Tuesday, 1 November 2011

Two days

It's been a kind of problematic couple of days, in a way.  The "low" mood has really had its hooks into me, bigtime.

It was especially bad yesterday morning, at work.  I mean, really low, and I couldn't seem to pull myself out of it at all.  My thoughts just seemed to keep orbiting a very dark planet.  It made it really difficult to focus on work at all.

That afternoon involved about 7-8 case reviews with my boss, which is draining and a good way to spend a couple of hours being face to face with the gaping holes in one's competence.  Not fun.  This didn't end till about 4:30, and then I still had some preparation to do for a hearing that's starting on Wednesday (i.e. tomorrow).  This meant I was late home, relative to the munchkins going out trick or treating dressed up as Minnie Mouse and a Pirate Princess.  So cute!  Mrs T didn't comment on this, although I can't help but suspect that she thinks I was late home because I didn't care enough to be here to see it.  It isn't the case at all.  I so wanted to be home for it, but with the best will in the world I couldn't be.  Sucks, royally.  To compound things, I had a session of a club I'm in with the old man in the evening, so I wasn't even there to help Mrs T bathe the girls and get them to bed.  The meeting itself was good - getting to catch up with the old man and one or two others.  And, he did drop by at our place afterwards for a cup of tea.  But, it was easy to see that our impending move was weighing on his mind.

◆ Your tasks ◆
1. In the blog post, what were the kids dressed up as when they went trick or treating?
2. Check each statement against the blog post and answer yes or no, quoting the words that settle it: (a) The case reviews with the boss went on until about 4:30. (b) The hearing begins on Thursday. (c) The old man came by for tea after the club meeting.
3. Rewrite the part of the blog post that opens with the words containing "It's been a" and closes with "work at all.", swapping "low" for "down".
Base your answers on the blog post alone.

◆ Material supplied ◆
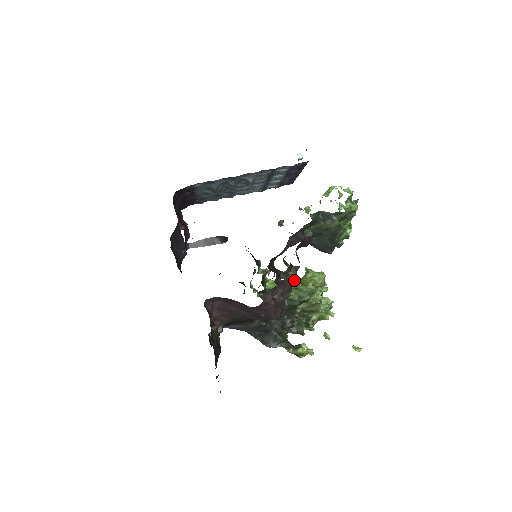
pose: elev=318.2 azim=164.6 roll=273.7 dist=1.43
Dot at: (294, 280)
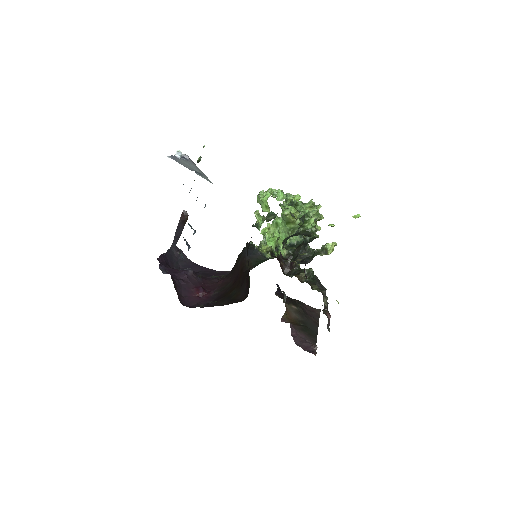
Dot at: (324, 293)
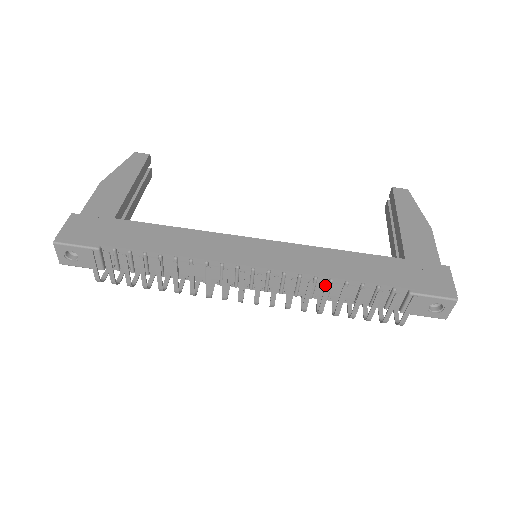
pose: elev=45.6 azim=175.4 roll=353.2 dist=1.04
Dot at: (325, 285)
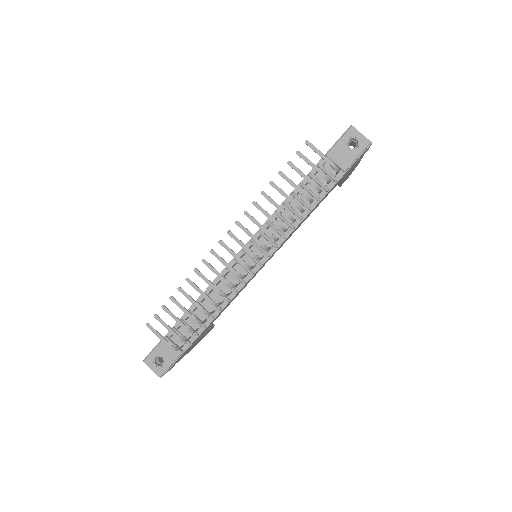
Dot at: occluded
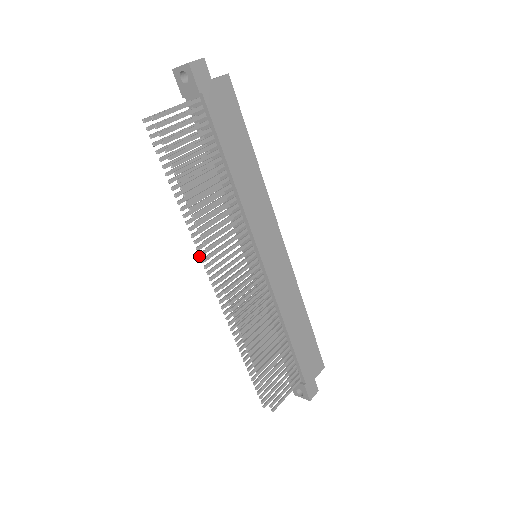
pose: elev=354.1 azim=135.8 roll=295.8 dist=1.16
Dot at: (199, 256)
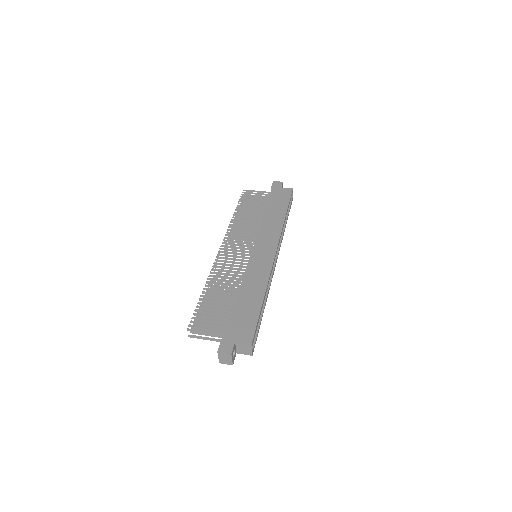
Dot at: occluded
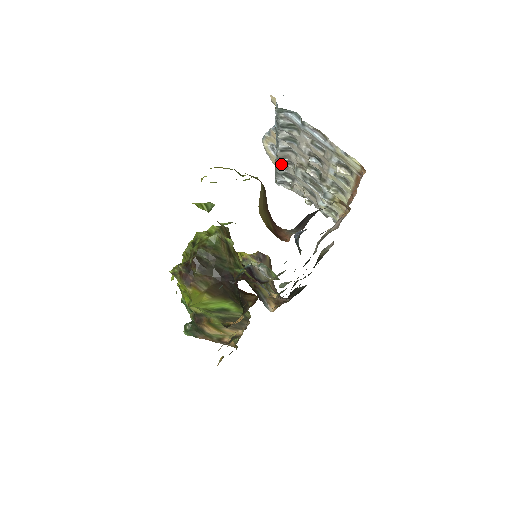
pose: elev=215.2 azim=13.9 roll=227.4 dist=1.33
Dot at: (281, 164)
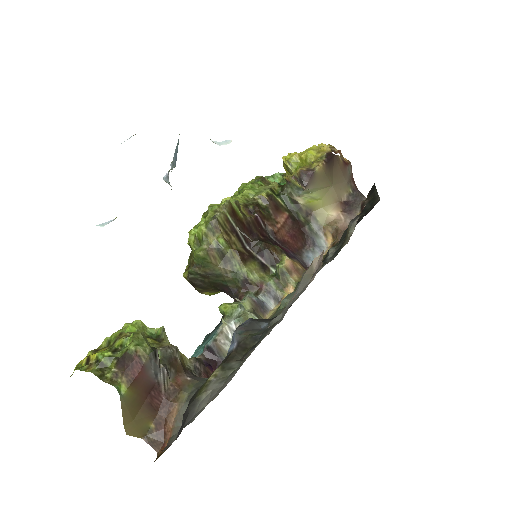
Dot at: occluded
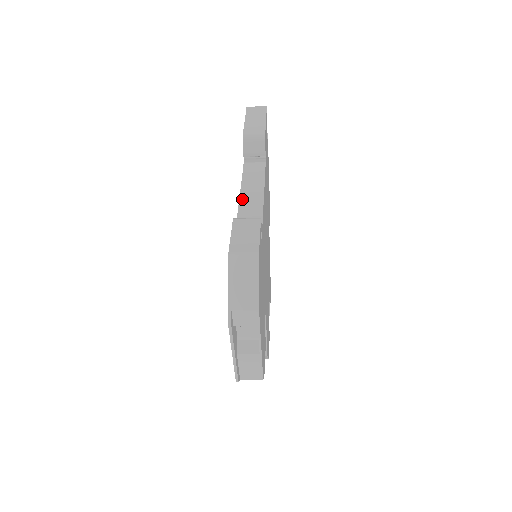
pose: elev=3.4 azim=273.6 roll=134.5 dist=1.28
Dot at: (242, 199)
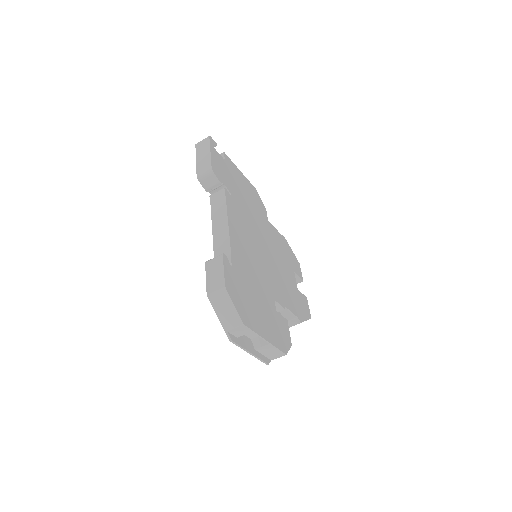
Dot at: (214, 233)
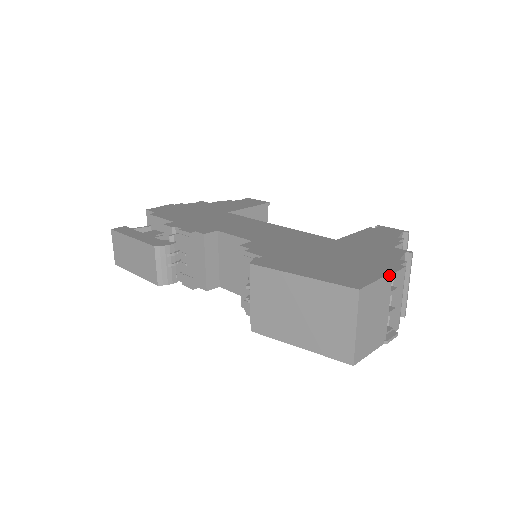
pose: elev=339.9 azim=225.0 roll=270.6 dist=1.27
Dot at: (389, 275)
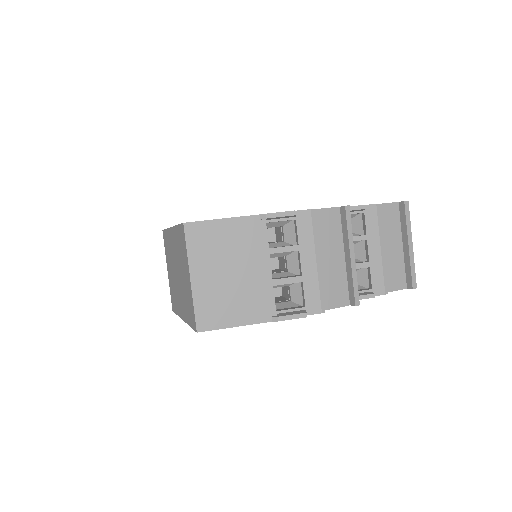
Dot at: (257, 217)
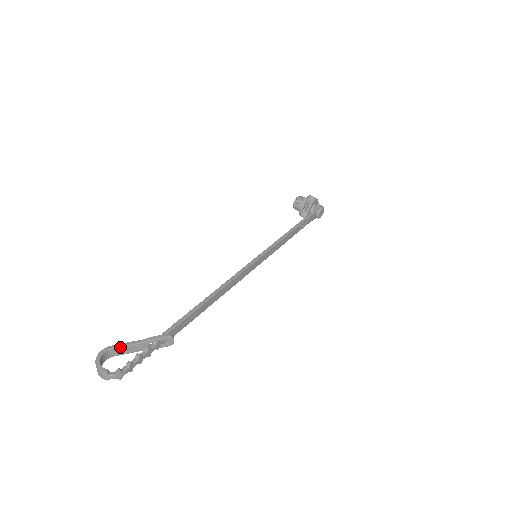
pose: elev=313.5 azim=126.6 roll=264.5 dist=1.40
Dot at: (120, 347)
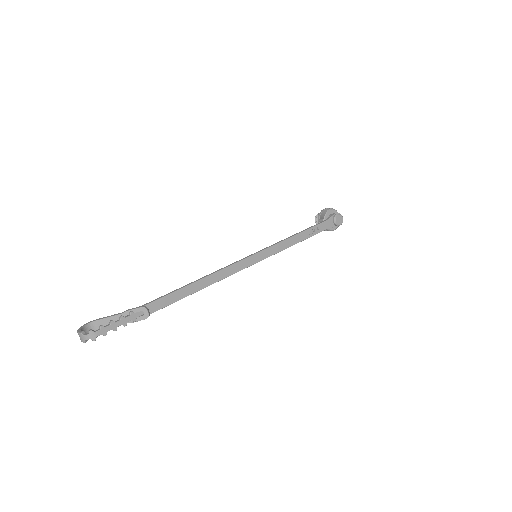
Dot at: (102, 319)
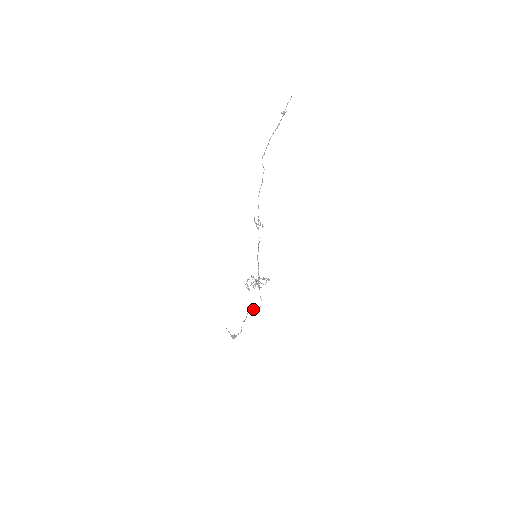
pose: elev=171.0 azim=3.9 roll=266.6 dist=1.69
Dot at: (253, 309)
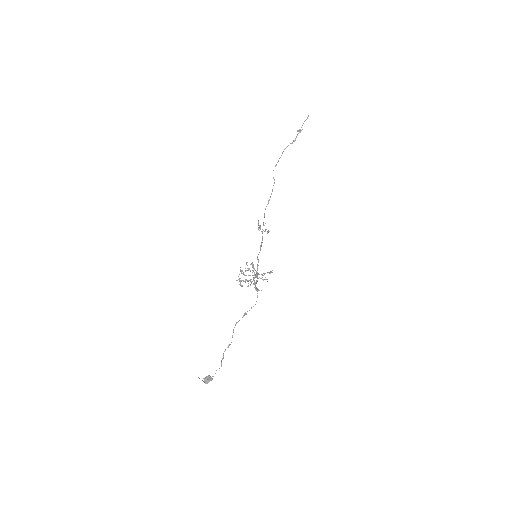
Dot at: (244, 313)
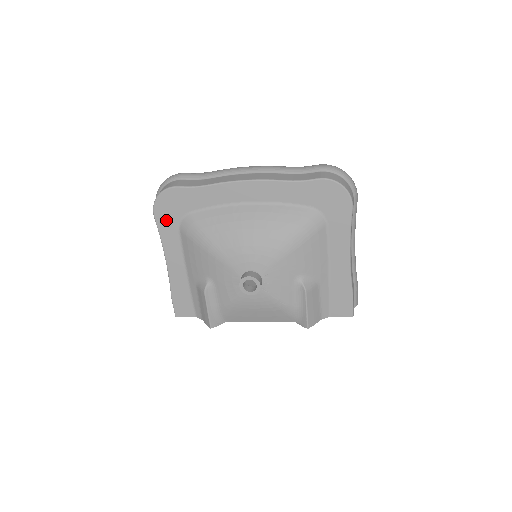
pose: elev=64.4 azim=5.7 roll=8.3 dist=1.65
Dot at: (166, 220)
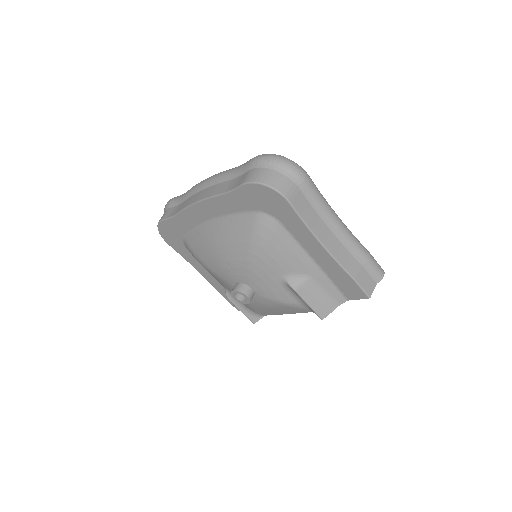
Dot at: (176, 245)
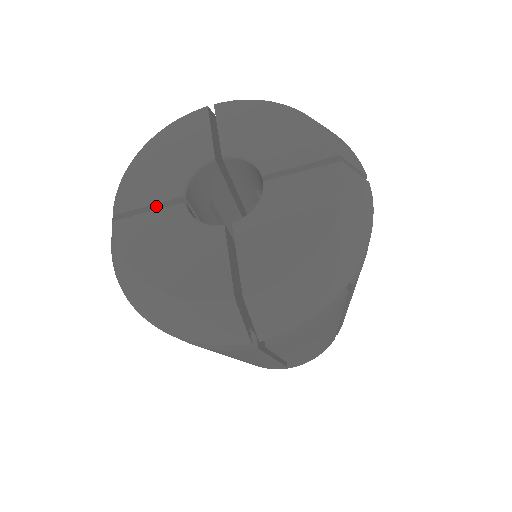
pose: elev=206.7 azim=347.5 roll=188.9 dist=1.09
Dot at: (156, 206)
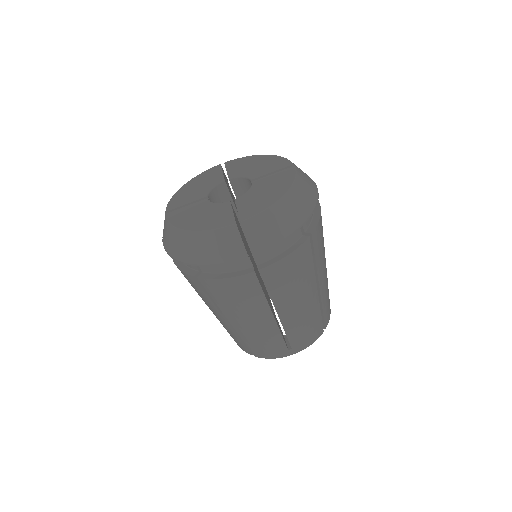
Dot at: (191, 204)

◆ Results of the tasks ◆
1. Minnie Mouse and a Pirate Princess.

2.
(a) Yes: "This didn't end till about 4:30"
(b) No: "a hearing that's starting on Wednesday (i.e. tomorrow)"
(c) Yes: "he did drop by at our place afterwards for a cup of tea"

3.
It's been a kind of problematic couple of days, in a way.  The "down" mood has really had its hooks into me, bigtime.

It was especially bad yesterday morning, at work.  I mean, really down, and I couldn't seem to pull myself out of it at all.  My thoughts just seemed to keep orbiting a very dark planet.  It made it really difficult to focus on work at all.